Durante o Governo Brizola ocorreu a ruptura tanto com os resquícios do modelo
tecnocrático de Faria Lima quanto com o modus operandi do chaguismo. Fosse por
convicções ideológicas do governador, que alinhava o planejamento ao autoritarismo da
ditadura, fosse pelos contingenciamentos de recursos do Governo Federal, a ação
governamental deixou de alimentar o fluxo do sistema estadual de planejamento,
deslocando-se para a execução dos programas prioritários do governo.
No caso específico do planejamento urbano e regional, o Governo Brizola
adotou como diretriz a articulação sem intermediários entre o executivo estadual e as
prefeituras. Isso se refletiu na FUNDREM, que foi totalmente esvaziada de suas
funções, sendo desvinculada da SECPLAN e subordinada à SECDREM, que
formalmente assumiria as atribuições que antes pertenciam à FUNDREM.
297

Tal ação significou a completa retirada da questão regional da agenda


governamental, visto que partir do Governo Brizola a FUNDREM a tornara-se um
órgão completamente marginal, ocupado por pessoas sem perfil profissional, enquanto
alguns dos que ainda estavam no órgão eram solicitados por outras repartições do
estado.
Tal situação não mudaria com a chegada ao Palácio da Guanabara de Moreira
Franco, que apesar de adotar o discurso de retorno do planejamento e da adoção de uma
perspectiva regional para a ação governamental, na prática aprofundou o desmonte do
que sobrou do sistema de planejamento estadual.

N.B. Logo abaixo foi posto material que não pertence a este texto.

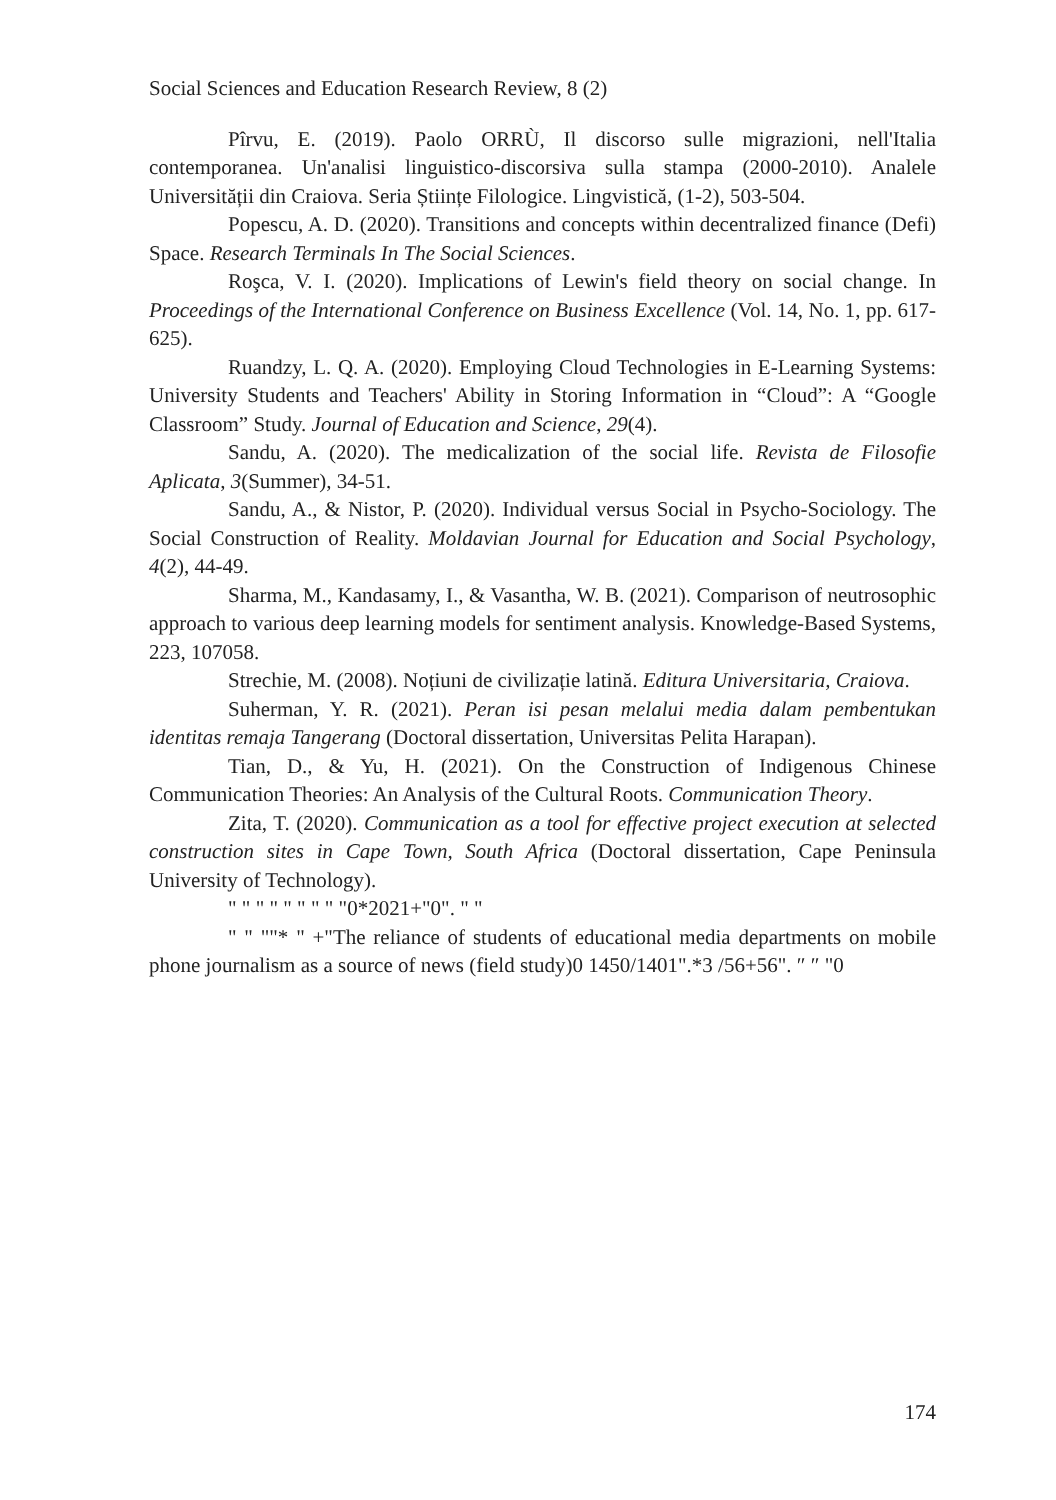Social Sciences and Education Research Review, 8 (2)
Pîrvu, E. (2019). Paolo ORRÙ, Il discorso sulle migrazioni, nell'Italia contemporanea. Un'analisi linguistico-discorsiva sulla stampa (2000-2010). Analele Universității din Craiova. Seria Științe Filologice. Lingvistică, (1-2), 503-504.
Popescu, A. D. (2020). Transitions and concepts within decentralized finance (Defi) Space. Research Terminals In The Social Sciences.
Roşca, V. I. (2020). Implications of Lewin's field theory on social change. In Proceedings of the International Conference on Business Excellence (Vol. 14, No. 1, pp. 617-625).
Ruandzy, L. Q. A. (2020). Employing Cloud Technologies in E-Learning Systems: University Students and Teachers' Ability in Storing Information in “Cloud”: A “Google Classroom” Study. Journal of Education and Science, 29(4).
Sandu, A. (2020). The medicalization of the social life. Revista de Filosofie Aplicata, 3(Summer), 34-51.
Sandu, A., & Nistor, P. (2020). Individual versus Social in Psycho-Sociology. The Social Construction of Reality. Moldavian Journal for Education and Social Psychology, 4(2), 44-49.
Sharma, M., Kandasamy, I., & Vasantha, W. B. (2021). Comparison of neutrosophic approach to various deep learning models for sentiment analysis. Knowledge-Based Systems, 223, 107058.
Strechie, M. (2008). Noțiuni de civilizație latină. Editura Universitaria, Craiova.
Suherman, Y. R. (2021). Peran isi pesan melalui media dalam pembentukan identitas remaja Tangerang (Doctoral dissertation, Universitas Pelita Harapan).
Tian, D., & Yu, H. (2021). On the Construction of Indigenous Chinese Communication Theories: An Analysis of the Cultural Roots. Communication Theory.
Zita, T. (2020). Communication as a tool for effective project execution at selected construction sites in Cape Town, South Africa (Doctoral dissertation, Cape Peninsula University of Technology).
" " " " " " " " "0*2021+"0". " "
" " ""* " +"The reliance of students of educational media departments on mobile phone journalism as a source of news (field study)0 1450/1401".*3 /56+56". ″ ″ "0
174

A despeito de prometer em seu plano
de governo recolocar a FUNDREM no papel de coordenação da política metropolitana,
continuou mantendo-a subordinada à secretaria que substituiria a SECDREM, a
SEDUR.
A SEDUR foi mais bem aquinhoada de recursos do que sua antecessora, mas
isso não representou a melhoria das condições de funcionamento da FUNDREM, que
fora esquecida em um convento na Tijuca. Seu completo abandono tão somente atestava
que a agenda que motivou sua criação já estava há muito alijada das preocupações dos
grupos políticos que cercavam o governo. A extinção da FUNDREM foi a
concretização no âmbito institucional do fim de um debate na esfera pública.

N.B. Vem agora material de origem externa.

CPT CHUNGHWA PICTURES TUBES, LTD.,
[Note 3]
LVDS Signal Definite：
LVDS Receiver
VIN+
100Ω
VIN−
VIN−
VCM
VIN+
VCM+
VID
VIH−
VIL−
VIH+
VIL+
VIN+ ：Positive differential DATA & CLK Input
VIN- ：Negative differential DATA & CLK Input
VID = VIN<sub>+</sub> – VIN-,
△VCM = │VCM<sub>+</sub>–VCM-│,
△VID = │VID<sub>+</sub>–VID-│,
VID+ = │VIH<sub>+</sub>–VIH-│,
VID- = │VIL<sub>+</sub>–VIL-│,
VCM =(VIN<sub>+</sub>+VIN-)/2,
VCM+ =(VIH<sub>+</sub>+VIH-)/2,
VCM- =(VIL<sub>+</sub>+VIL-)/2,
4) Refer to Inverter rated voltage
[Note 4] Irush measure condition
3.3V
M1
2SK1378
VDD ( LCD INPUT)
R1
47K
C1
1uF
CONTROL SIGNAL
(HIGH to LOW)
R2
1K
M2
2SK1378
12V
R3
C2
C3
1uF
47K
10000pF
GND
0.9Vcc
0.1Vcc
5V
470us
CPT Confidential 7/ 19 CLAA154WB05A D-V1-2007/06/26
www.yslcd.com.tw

Concluindo, em resposta às questões centrais desta tese, pode-se dizer que a
questão regional fluminense se inseriu no debate público sempre em consequência de
eventos que eram externos ao campo político carioca e fluminense. Apesar das
evidências concretas, as inércias construídas a partir da cisão de 1834 ganharam
organicidade nas relações de poder que se constituíram na cidade do Rio de Janeiro e no
antigo ERJ.
Foi a partir das rupturas institucionais impostas pelo Governo Federal que as
problemáticas que dariam origem à questão regional fluminense emergiam no debate,
porém sem levar a ações mais substanciais para seu enfrentamento. Isso ocorreu em
primeiro lugar com a transferência da capital e durante a fusão, que foram dois eventos
que ocorreram à revelia das forças políticas locais.

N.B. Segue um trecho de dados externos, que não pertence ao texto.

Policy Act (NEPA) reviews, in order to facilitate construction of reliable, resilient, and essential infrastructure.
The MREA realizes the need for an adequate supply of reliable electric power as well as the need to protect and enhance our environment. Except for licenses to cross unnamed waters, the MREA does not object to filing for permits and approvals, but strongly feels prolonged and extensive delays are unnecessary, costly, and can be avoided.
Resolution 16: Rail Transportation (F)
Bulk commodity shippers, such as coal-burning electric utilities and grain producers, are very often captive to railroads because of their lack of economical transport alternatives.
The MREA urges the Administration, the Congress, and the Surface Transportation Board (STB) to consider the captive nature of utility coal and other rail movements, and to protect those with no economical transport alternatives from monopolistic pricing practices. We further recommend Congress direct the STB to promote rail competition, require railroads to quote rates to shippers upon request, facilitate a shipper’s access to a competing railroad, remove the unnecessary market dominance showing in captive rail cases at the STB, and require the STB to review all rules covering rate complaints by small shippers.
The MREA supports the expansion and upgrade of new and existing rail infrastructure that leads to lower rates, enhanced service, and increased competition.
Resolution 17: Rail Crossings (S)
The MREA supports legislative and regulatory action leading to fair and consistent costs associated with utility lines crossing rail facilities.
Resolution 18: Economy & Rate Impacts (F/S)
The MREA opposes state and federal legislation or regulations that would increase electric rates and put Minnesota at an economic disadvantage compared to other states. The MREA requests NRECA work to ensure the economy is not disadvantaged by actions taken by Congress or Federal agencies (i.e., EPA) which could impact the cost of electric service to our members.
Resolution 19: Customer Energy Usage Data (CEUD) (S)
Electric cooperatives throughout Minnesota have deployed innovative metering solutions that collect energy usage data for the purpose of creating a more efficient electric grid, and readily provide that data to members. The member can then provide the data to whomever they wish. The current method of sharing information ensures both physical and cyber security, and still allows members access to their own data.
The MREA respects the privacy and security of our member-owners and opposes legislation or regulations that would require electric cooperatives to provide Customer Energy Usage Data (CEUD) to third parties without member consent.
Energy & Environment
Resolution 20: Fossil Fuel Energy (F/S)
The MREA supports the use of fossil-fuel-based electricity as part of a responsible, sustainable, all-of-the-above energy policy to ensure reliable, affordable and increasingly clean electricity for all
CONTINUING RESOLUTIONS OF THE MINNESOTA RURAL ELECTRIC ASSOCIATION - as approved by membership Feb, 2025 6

Com a fusão, a questão regional fluminense, formulada de modo mais explícito,
foi inserida na agenda governamental por grupos também alheios ao campo político
local. A concretização institucional dessa agenda, que foi o Sistema Estadual de
Planejamento, do qual a FUNDREM foi uma peça central, se constituiu a partir de uma
racionalidade que se opunha à racionalidade política.
298

Desse modo, a questão regional fluminense tornou-se um tema caro às elites


profissionais da área de planejamento, enquanto na esfera política ela rapidamente
perdeu a organicidade. Sua continuidade dependia da forte presença do ator que mais
incentivou sua inserção na agenda: o Governo Federal, fato que não se estabeleceu. A
perda de espaço da racionalidade tecnocrática e a crise de seu grande patrocinador
devolveram o novo estado à esfera da política local, que rapidamente esvaziou a agenda
que promoveu a fusão.
Assim, por falta de organicidade política, oriunda da forma com que a fusão foi
realizada e do esvaziamento político do Governo Faria Lima, a questão regional
fluminense e a institucionalidade ligada a ela foram abandonadas, ainda que as
problemáticas sociais e territoriais da questão estivessem mais presentes do que nunca.